Several enhancements of ReNAP are planned. We plan to extend its functionality by allowing clinicians to request notification of radiology and microbiology test results. We also plan to incorporate ReNAP into our outpatient test result tracking system so that clinicians can receive and act on specific test results with minimal delay. Finally, we plan to study whether we can reduce the length of stay for patients in our emergency department if all laboratory results are sent to the clinicians taking care of them as soon as the results become available.

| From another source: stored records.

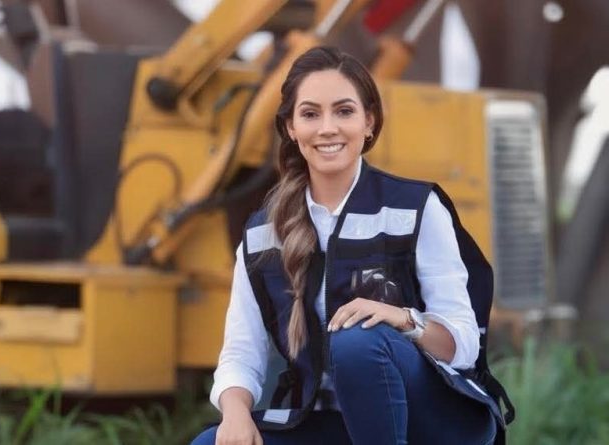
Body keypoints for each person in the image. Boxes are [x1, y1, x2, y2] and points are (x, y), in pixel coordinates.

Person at [191, 46, 507, 445]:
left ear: (368, 122)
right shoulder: (262, 235)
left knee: (357, 339)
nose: (327, 128)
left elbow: (462, 345)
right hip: (327, 421)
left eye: (344, 111)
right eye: (310, 114)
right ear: (291, 127)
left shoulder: (416, 207)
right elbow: (241, 353)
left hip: (433, 420)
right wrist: (235, 414)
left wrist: (400, 319)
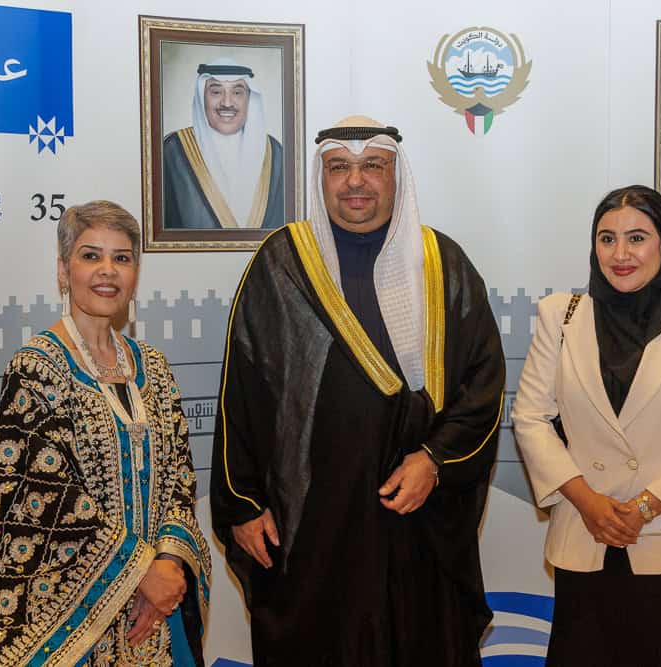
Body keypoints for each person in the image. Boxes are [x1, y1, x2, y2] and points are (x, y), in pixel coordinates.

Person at [210, 116, 505, 666]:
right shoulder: (281, 262)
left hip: (418, 517)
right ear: (320, 178)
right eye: (338, 167)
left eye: (373, 165)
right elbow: (243, 392)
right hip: (314, 519)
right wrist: (243, 504)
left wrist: (435, 460)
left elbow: (483, 384)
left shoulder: (443, 263)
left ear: (396, 175)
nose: (355, 181)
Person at [0, 201, 211, 666]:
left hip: (154, 616)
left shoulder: (154, 367)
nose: (108, 271)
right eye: (90, 256)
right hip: (68, 620)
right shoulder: (36, 369)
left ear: (135, 274)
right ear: (64, 271)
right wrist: (140, 573)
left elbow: (180, 479)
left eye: (122, 258)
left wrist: (167, 565)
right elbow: (47, 500)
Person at [512, 185, 661, 666]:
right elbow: (530, 417)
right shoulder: (560, 315)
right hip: (585, 534)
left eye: (637, 238)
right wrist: (587, 501)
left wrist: (641, 508)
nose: (620, 254)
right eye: (607, 239)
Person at [163, 57, 285, 230]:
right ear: (202, 98)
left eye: (237, 92)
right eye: (216, 92)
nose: (227, 103)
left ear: (249, 98)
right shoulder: (172, 150)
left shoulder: (274, 152)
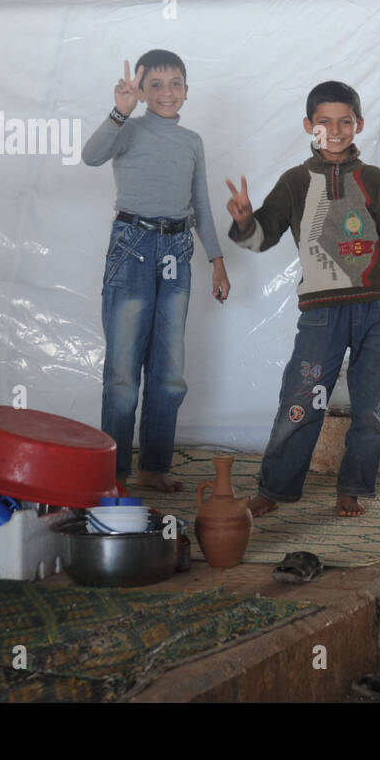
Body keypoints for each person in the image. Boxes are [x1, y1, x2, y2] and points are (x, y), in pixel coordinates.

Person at [226, 80, 380, 517]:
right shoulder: (294, 182)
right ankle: (274, 489)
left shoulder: (374, 180)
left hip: (375, 309)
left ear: (359, 124)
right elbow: (262, 238)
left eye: (344, 121)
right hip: (320, 316)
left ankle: (353, 488)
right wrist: (244, 220)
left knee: (368, 409)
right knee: (301, 399)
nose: (335, 130)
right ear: (309, 126)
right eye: (324, 122)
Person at [82, 50, 230, 491]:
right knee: (124, 371)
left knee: (168, 372)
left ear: (187, 89)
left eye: (175, 83)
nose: (167, 92)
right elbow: (91, 156)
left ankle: (153, 467)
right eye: (156, 85)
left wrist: (216, 261)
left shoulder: (192, 142)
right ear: (142, 92)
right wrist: (118, 112)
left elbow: (201, 205)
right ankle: (113, 475)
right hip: (133, 247)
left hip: (176, 251)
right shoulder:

We have described a newly developed feature, ReNAP, that was designed to improve communication between our clinical information system and the clinician. It complements other notification systems in that it allows end users to exert maximal control over the results about which they want to be notified.
This feature has been heavily used by clinicians at our hospital and may reduce delays in patient care. Although further evaluation is needed to measure the direct effects of ReNAP on outcome, its popularity suggests that other clinical information systems should consider implementing a similar feature.
The authors thank E. John Orav, PhD, for suggestions on statistical calculations, and Sam Wang, MD, PhD, for editorial comments.
*Usage by the authors was excluded from all analyses reported in this paper.